Throughout this application, various publications, patents, and published patent applications are referred to by an identifying citation. The disclosures of the publications, patents, and published patent specifications referenced in this application are hereby incorporated by reference into the present disclosure to more fully describe the state of the art to which this invention pertains.
Marking systems where an image of some type is applied on a substrate, such as on a flat piece of paper or plastic or on a 3-dimensional object, are designed to be read by humans and/or by machine scanners and cameras. The optical contrast between the image and non-image areas on the substrate is important for readability, particularly for the readability of encoded information, such as bar codes, by machine readers. Some machine reading is done at visible wavelengths, such as at the typical laser and light-emitting diode (LED) wavelengths of approximately 630, 650, and 680 nm. Other machine reading is done at infrared wavelengths, such as the scanning of ID cards at approximately 900 nm. For machine reading, a uniform reflective background is desirable to provide the required optical contrast to read the image that has a greater absorption and lower reflectance at the wavelength of the machine reader.
For some marking systems, such as security marking of ID cards and of goods for anti-counterfeiting purposes and such as the marking of postal flat pieces for sorting, it would be advantageous to have a visibly transparent layer that is applied to the substrate and provides a uniform reflective background, while still permitting the substrate and any images on the substrate to be seen visually, while being as aesthetically unobtrusive as possible, and while being opaque to the wavelength of the machine reader. This combination of properties in a passive optical layer that does not require any activation or stimulation to provide the needed properties would be especially desirable. A dynamic optical layer that temporarily and reversibly switches from a visibly transparent layer to provide a uniform reflective background with opacity to the machine reader adds complexity and cost to the marking system. An example of a marking system with a dynamic optical layer that reversibly switches to provide a reflective layer is described in U.S. Patent Application Publication No. US 2002/0152928, titled “Contrast Enhancing Marking System for Application of Unobstrusive Identification and Other Markings”, published Oct. 24, 2002, to Lawandy et al.
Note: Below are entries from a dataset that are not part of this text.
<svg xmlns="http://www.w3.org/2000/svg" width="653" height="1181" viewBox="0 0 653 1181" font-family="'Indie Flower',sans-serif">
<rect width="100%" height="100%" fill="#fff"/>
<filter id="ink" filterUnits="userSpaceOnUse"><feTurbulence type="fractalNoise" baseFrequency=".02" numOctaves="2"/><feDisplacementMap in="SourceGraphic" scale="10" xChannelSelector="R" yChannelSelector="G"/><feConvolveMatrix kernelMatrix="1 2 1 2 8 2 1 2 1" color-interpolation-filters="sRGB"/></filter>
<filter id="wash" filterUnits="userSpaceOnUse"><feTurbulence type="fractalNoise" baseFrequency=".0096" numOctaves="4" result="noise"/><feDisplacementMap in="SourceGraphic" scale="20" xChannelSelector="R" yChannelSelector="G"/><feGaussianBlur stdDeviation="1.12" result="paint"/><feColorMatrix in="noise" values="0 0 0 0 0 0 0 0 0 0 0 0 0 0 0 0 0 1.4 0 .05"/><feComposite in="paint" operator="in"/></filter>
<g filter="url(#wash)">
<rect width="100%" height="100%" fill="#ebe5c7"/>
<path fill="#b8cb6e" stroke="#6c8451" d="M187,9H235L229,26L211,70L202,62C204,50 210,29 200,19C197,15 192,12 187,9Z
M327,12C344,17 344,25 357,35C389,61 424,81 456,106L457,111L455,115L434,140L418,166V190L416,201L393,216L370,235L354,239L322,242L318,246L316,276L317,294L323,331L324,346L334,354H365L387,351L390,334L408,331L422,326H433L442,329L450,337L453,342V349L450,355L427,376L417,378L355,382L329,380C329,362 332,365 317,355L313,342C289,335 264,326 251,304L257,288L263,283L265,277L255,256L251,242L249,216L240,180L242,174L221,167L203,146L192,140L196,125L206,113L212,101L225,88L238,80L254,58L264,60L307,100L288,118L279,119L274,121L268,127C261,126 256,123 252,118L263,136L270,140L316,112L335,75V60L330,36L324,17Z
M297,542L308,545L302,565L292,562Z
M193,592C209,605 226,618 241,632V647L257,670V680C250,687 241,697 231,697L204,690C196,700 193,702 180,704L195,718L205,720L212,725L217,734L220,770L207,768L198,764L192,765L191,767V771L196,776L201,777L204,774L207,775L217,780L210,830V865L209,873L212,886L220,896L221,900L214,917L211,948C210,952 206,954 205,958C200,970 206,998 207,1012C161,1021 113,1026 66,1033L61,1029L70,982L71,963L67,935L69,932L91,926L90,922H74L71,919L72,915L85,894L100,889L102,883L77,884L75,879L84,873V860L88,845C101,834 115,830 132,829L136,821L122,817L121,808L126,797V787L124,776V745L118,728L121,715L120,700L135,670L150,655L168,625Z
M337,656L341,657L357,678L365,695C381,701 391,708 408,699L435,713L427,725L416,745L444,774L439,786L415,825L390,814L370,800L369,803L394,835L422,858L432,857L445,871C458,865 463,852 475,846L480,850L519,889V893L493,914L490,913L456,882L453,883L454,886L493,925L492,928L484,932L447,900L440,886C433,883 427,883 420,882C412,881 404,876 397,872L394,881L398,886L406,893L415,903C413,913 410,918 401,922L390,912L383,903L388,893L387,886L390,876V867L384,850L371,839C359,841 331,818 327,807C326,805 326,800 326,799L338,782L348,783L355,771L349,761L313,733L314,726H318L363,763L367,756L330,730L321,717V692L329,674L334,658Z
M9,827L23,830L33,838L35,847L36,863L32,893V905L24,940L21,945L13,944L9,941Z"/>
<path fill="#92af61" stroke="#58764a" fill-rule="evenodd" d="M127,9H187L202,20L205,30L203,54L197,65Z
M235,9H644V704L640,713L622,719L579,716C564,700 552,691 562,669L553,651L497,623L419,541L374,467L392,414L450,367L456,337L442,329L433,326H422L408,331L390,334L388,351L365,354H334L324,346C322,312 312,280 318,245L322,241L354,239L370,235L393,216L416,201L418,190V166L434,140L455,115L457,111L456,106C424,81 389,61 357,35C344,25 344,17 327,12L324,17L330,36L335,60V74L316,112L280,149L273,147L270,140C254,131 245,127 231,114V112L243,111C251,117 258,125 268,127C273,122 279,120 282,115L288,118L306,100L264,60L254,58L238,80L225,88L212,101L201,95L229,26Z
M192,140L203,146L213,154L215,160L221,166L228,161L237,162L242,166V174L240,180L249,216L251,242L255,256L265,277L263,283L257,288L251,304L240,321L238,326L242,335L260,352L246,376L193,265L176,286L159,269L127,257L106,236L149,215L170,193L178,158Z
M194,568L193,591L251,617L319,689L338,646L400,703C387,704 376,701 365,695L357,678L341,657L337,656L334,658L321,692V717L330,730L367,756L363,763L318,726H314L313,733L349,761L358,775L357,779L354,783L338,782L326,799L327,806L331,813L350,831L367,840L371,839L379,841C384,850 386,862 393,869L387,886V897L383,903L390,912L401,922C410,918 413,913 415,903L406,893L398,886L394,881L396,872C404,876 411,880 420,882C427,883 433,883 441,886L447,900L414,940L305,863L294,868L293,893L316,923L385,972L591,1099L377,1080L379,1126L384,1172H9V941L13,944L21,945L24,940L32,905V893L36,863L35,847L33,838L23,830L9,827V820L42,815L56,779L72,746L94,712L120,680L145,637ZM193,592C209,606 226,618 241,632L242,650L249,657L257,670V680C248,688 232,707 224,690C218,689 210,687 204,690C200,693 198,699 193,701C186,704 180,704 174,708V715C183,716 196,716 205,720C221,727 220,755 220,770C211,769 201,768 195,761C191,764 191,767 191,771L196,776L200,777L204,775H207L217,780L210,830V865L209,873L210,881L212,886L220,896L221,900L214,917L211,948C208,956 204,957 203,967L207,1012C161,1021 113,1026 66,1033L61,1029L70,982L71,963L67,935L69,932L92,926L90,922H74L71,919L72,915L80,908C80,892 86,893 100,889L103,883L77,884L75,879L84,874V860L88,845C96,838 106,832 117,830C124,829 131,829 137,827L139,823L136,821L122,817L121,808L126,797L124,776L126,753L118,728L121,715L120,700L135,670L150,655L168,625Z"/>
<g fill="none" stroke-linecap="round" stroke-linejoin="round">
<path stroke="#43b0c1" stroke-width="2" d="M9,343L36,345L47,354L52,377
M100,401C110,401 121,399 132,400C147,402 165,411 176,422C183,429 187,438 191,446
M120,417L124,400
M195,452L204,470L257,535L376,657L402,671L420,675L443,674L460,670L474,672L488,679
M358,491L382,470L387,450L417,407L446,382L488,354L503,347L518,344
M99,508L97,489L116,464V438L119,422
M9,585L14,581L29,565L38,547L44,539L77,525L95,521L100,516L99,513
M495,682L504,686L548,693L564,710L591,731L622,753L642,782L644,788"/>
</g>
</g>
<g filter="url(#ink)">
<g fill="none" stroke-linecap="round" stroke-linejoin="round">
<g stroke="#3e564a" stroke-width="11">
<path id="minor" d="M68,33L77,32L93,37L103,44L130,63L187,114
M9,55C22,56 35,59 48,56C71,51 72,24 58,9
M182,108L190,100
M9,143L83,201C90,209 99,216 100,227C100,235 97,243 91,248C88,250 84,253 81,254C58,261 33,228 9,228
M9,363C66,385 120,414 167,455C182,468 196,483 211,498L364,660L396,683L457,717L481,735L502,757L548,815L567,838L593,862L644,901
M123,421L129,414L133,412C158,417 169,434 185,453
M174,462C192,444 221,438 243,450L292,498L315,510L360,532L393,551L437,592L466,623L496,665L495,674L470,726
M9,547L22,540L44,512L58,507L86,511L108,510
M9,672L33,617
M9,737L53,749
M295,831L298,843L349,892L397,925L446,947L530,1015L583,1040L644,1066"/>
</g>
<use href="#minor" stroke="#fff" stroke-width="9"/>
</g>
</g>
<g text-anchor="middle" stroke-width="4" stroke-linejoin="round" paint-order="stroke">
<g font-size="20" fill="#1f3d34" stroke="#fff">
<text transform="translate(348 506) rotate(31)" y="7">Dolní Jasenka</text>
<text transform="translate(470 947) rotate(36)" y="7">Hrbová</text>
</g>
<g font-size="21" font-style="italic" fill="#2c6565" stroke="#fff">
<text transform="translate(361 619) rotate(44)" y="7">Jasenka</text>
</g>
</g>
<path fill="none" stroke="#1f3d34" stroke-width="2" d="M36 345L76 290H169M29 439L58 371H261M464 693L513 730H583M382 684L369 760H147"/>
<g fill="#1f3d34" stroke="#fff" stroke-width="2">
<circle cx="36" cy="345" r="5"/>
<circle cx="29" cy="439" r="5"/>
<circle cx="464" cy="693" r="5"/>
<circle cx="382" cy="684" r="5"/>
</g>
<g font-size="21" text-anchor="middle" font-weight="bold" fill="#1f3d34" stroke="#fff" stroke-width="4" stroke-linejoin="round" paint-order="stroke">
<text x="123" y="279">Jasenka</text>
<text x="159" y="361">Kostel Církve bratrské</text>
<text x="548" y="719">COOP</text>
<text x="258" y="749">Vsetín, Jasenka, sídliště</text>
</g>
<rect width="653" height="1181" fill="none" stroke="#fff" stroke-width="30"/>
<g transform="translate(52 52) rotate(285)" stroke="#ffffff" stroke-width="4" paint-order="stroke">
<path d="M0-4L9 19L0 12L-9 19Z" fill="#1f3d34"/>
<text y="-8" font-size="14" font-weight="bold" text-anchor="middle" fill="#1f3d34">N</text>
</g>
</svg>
Thin metallic layers or, alternatively, multiple interference layers where the index of refraction of alternating layers is varied are typically used in applications requiring passive reflective layers. Thin metallic layers often have a relatively flat absorption and reflectance across the visible and infrared regions so that it is difficult to achieve the desired combination of transparency, reflectance, and opacity for visual viewing and for machine reading at visible or infrared wavelengths. Multiple interference layers are complex and costly to manufacture, often requiring 6 or more layers, less than a 1% thickness variation in each layer, and extremely tight control over coating defects. Also, multiple interference layers that are visually transparent as desired in visible marking systems and solar window films often do not have a combination of strong absorption and reflectance in the near-infrared region of 700 nm to 1000 nm that would be useful for some types of marking systems and of solar window films.
It would be advantageous for marking systems and other applications, such as solar window films, optical mirrors, and optical splitters, to have a passive reflective layer comprising a material that is intrinsically reflective and has strongly varying absorption and reflectance properties across the visible and infrared regions that can be matched to the combination of absorption and reflectance properties desired in the particular application, such as matched to the human and machine readers for marking systems.